Interestingly, though, Morrison says the song is far from his favorite piece. When he recorded it, he considered it a "throw away song." He claims that he has written 300 songs that he likes more. And we really shouldn't be surprised. Morrison cut his musical teeth on Muddy Waters, Lead Belly, Jelly Roll Morton, and Ray Charles. Can you imagine any of these legendary bluesmen singing "Brown Eyed Girl"? And the list of writers and singers that Morrison has influenced is equally un-Brown Eyed Girlish. Thin Lizzy, Elvis Costello, Bob Segar, Bruce Springsteen, Ray Lamontagne, and the Counting Crows are just a few of the artists influenced by Morrison's music. (Rolling Stone's Encyclopedia of Rock and Roll argues that only Bob Dylan casts as large a shadow.) Doors' drummer John Densmore even says that the band's surly frontman, Jim Morrison (no relation), learned his legendary stage manner from Van the Man—"his apparent recklessness, his air of subdued menace, the way he would improvise poetry to a rock beat, even his habit of crouching down by the bass drum during instrumental breaks."
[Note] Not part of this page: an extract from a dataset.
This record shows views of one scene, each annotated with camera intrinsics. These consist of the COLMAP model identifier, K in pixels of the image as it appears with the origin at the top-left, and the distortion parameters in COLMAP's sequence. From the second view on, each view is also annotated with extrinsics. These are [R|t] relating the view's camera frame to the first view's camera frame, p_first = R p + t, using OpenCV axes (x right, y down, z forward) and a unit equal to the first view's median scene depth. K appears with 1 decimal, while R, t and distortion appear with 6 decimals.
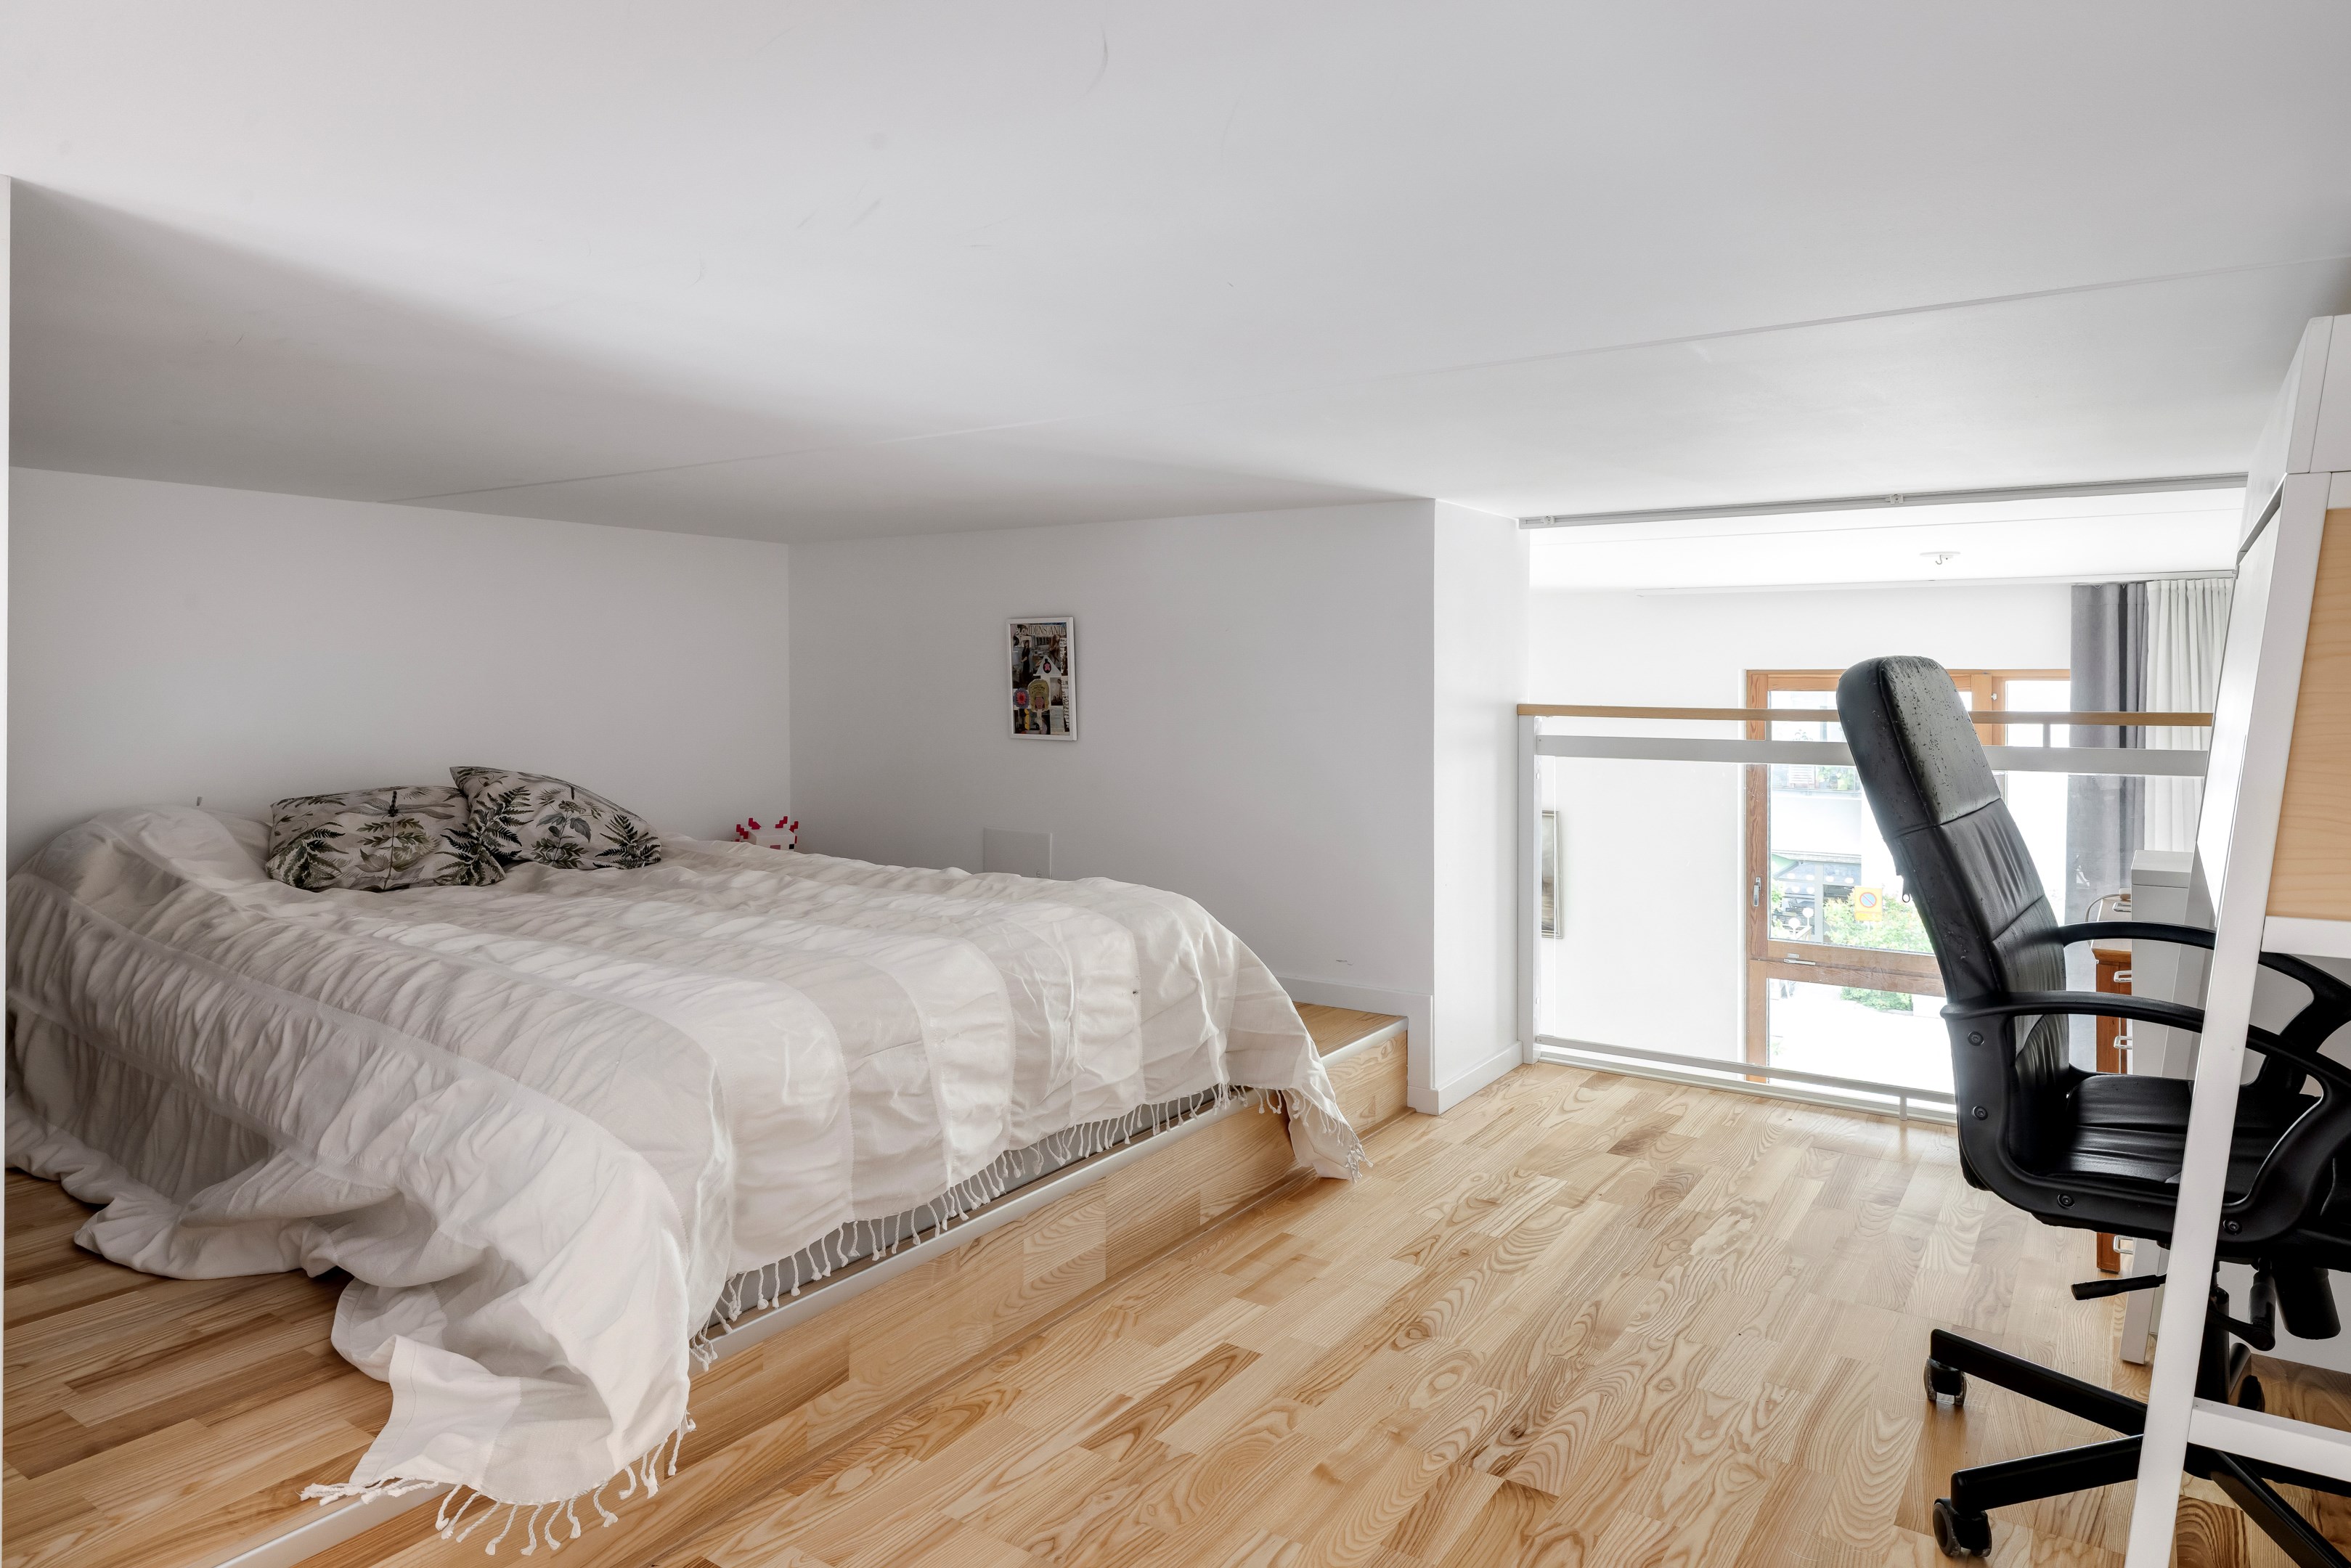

Can you imagine Jim Morrison singing "Brown Eyed Girl"? 

So perhaps bloggers cannot be blamed for trying to find an edgier meaning in Van Morrison's nostalgic reflection on a little behind-the-stadium romance. While Morrison's complexity and seeming indifference to commercialism might encourage us to push deeper and deeper for the gotta-be-edgy meat to the song, it's probably as simple and comparatively innocent as it sounds. And if it seems somewhat un-Morrisonian, we might do well to listen to The Man himself when pressed to explain some of the complexities and mysteries within his work. "A lot of times people say, 'What does this mean?' A lot of times I have no idea what I mean. If you can't figure out what it means, or it's troubling you, it's not for you. Like Kerouac, some of his prose stuff, how can you ask what it means? It means what it means. That's what I like about rock & roll-- the concept--like Little Richard. What does he mean? You can't take him apart; that's rock & roll to me."